A lawless president funds his wall

It’s not just that the Trump border wall proposed for the Mexican border is an offense to American values.

It’s not just that it’s a waste of time and money and effort.

What it has now become is a giant siphon of $3.6 billion in Defense Department construction funds that were destined for far more worthwhile projects that were truly aimed at keeping this nation safer, not simply keeping an ill-advised campaign promise.

Trump, you’ll recall, promised during the 2016 campaign that his vast negotiating skills would enable him not only to build the wall but also to charge Mexico for the costs. Once elected, though, it turned out that by “Mexico’’ he meant “American taxpayers.’’

When Congress, first under a Republican majority and later with Democrats in control of the House, balked at funding a wall along the nation’s southern border, President Trump last February simply declared a national emergency along that border, allowing him to tap Defense Department funds.

With the Pentagon now under the new and more compliant management of Defense Secretary Mark T. Esper, the formal decision to divert the funds to pay for 175 miles of barrier construction on the southern border came this week. In a letter authorizing that diversion, Esper insisted the border wall “will reduce the demand for [Department of Defense] personnel and assets at the locations where the barriers are constructed and allow the redeployment of DoD personnel and assets to other high traffic areas on the border without barriers.’’

It’s nonsense, but all part of the required boilerplate that enables the diversion.

Accompanying that letter was the list of 127 projects in 23 states, three territories, and 20 countries. And it’s far more than a list of Defense nice-to-haves. It includes some critical defense infrastructure projects. For example, some $400 million has been diverted from the rebuilding of military installations in Puerto Rico and the US Virgin Islands devastated during Hurricane Maria in 2017. Guam, which came under threat from North Korea in 2017, stands to lose more than $280 million.

There is a school of thought that there is more than a little Trump-generated payback involved in the hit list of “deferred’’ projects. Hence the major blow to Puerto Rico and the $54 million loss to projects in Utah, home to US Senators Mitt Romney and Mike Lee, two Republicans who opposed Trump’s use of emergency powers to fund the wall.

Just as shameful is the abandonment of some $770 million in projects aimed at hardening US defenses and protecting allies in Europe, including a facility for special ops forces in Estonia, and facilities in Poland, Hungary, and Slovakia.

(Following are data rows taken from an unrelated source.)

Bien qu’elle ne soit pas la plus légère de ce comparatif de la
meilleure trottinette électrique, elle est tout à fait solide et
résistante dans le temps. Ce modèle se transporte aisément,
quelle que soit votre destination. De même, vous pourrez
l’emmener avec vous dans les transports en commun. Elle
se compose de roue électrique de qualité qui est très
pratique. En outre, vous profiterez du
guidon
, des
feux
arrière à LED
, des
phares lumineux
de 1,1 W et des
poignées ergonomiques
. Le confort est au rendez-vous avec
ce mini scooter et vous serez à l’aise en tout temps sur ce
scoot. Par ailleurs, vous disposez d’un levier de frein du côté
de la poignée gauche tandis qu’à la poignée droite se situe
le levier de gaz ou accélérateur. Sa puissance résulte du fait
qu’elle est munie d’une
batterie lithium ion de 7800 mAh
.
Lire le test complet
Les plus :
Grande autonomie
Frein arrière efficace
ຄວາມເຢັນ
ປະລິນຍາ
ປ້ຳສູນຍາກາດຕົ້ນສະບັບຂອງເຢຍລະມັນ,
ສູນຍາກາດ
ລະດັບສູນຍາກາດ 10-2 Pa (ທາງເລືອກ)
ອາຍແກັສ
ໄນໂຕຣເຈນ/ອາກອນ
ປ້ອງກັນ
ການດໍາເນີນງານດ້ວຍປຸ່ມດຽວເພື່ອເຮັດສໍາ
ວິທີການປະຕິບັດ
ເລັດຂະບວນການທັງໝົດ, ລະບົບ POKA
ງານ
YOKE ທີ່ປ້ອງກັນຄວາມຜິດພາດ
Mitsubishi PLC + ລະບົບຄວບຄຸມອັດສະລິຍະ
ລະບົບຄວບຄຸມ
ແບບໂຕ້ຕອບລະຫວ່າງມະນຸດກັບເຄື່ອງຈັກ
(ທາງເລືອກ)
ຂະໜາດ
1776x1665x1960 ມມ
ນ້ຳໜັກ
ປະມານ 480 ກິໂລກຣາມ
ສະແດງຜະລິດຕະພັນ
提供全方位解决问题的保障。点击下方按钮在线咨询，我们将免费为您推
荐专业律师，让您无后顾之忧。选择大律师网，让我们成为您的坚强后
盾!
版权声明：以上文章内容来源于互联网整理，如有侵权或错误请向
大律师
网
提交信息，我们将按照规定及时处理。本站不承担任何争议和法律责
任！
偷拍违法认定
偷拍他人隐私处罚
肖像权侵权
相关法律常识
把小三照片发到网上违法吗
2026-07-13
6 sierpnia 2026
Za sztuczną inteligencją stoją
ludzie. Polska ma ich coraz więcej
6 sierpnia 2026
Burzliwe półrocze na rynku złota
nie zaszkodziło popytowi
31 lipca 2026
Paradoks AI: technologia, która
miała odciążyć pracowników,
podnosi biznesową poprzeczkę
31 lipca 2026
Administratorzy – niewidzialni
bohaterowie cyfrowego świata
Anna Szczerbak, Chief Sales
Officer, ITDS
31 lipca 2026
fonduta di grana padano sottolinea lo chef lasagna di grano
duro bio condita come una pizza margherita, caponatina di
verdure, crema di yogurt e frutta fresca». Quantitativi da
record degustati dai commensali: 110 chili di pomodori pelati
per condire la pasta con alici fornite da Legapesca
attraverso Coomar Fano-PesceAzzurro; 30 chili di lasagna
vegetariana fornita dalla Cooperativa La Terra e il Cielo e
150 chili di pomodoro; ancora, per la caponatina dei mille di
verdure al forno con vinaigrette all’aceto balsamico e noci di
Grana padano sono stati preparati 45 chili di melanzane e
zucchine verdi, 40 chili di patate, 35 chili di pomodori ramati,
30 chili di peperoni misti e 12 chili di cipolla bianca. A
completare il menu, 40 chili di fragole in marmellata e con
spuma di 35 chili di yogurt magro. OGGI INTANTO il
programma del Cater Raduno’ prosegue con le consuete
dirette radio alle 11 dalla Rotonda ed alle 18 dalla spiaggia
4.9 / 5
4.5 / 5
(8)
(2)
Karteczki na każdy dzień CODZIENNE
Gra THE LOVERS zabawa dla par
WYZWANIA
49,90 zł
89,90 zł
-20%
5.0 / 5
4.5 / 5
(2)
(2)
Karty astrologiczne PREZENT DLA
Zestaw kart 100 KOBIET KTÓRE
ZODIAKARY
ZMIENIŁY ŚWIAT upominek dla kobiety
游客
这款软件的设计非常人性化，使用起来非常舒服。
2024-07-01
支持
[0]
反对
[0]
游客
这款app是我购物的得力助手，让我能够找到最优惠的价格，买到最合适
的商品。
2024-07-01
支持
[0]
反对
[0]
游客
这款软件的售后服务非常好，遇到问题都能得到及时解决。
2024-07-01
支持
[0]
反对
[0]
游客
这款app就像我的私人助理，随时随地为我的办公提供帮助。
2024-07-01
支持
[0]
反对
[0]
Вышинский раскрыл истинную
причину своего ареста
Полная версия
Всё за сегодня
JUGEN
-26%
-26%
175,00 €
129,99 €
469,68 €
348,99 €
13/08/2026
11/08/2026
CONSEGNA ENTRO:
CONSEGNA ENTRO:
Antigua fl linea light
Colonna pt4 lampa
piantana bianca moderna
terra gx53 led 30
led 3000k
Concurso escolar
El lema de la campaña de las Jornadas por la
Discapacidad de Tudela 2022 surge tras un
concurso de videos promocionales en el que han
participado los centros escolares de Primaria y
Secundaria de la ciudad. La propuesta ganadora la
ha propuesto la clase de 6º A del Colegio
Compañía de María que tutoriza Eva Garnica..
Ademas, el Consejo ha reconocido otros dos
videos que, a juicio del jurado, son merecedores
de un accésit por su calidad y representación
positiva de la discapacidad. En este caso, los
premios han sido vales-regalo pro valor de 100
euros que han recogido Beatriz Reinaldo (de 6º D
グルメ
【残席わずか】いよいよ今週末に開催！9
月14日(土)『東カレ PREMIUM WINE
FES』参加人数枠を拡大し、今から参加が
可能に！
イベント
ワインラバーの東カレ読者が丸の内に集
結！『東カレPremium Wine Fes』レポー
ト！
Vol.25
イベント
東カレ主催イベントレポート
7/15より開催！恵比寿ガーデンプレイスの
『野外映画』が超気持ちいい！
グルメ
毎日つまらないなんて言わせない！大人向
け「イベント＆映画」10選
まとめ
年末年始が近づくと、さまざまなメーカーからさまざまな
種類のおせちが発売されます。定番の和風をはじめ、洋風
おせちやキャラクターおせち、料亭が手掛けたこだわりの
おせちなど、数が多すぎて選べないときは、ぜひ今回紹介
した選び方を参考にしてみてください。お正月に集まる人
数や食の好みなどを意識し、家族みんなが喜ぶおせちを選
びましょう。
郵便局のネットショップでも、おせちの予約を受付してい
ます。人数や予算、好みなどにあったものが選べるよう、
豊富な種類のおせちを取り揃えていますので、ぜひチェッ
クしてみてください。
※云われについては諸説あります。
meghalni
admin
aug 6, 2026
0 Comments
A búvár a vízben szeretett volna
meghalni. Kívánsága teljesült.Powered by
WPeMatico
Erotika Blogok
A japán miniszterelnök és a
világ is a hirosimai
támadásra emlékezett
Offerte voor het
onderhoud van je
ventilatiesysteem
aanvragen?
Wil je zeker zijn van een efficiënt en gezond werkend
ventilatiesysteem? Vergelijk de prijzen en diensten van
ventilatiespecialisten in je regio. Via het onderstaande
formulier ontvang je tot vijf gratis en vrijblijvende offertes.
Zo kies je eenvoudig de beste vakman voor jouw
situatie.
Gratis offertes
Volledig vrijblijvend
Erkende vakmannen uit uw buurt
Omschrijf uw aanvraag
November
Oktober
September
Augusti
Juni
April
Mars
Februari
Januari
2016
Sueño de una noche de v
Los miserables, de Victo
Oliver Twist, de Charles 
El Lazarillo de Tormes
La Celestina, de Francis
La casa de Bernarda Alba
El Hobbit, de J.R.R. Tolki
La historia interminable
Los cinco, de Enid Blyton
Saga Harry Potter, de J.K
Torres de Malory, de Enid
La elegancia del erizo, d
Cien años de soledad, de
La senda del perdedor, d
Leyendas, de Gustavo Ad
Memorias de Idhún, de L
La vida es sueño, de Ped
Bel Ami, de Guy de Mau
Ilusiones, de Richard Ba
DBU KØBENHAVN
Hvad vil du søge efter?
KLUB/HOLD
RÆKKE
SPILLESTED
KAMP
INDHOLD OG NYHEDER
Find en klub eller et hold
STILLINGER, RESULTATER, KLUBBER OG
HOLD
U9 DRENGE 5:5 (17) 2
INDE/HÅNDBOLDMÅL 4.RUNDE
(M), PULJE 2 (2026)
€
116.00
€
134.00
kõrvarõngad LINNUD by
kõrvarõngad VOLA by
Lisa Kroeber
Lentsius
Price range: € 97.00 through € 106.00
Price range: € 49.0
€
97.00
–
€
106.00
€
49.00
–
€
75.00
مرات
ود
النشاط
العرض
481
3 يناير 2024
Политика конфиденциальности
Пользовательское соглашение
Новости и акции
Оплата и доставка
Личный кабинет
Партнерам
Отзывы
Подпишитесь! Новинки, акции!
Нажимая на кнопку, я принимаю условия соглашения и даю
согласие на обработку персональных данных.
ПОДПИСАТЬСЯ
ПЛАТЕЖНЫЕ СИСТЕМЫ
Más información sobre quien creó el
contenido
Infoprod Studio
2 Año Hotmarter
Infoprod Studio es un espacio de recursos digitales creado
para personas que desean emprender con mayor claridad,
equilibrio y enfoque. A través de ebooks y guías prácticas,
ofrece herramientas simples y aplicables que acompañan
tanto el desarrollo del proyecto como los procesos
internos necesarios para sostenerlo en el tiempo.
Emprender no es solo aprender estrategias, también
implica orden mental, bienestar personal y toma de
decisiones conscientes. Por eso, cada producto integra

The projects were part of the European Deterrence Initiative created in the wake of Russia’s annexation of Crimea. (Why, it’s almost as if Trump doesn’t mind Russian aggression.)

Pentagon officials insist that most of the domestic projects are simply “deferred,’’ put on hold until Congress once again appropriates funds to “backfill’’ them. But with Democrats accusing Trump of “stealing’’ funds already appropriated, and with trust in rather short supply on Capitol Hill, a reappropriation seems unlikely — for now.

The real issue, however, isn’t the $3.6 billion diversion from a Defense budget that annually runs in excess of $700 billion. The real issue is the lawlessness of a president who used an obscure Cold War-era law to ride roughshod over a coequal branch of government to get his way.

Utah’s Lee has proposed legislation that would make it more difficult for presidents to abuse those emergency powers in the way that Trump now has. That bill would be a good place to start. And the shared pain of these foolish cuts should be just the impetus members of Congress — Republicans and Democrats alike — need to find their voice and to push back against presidential overreach.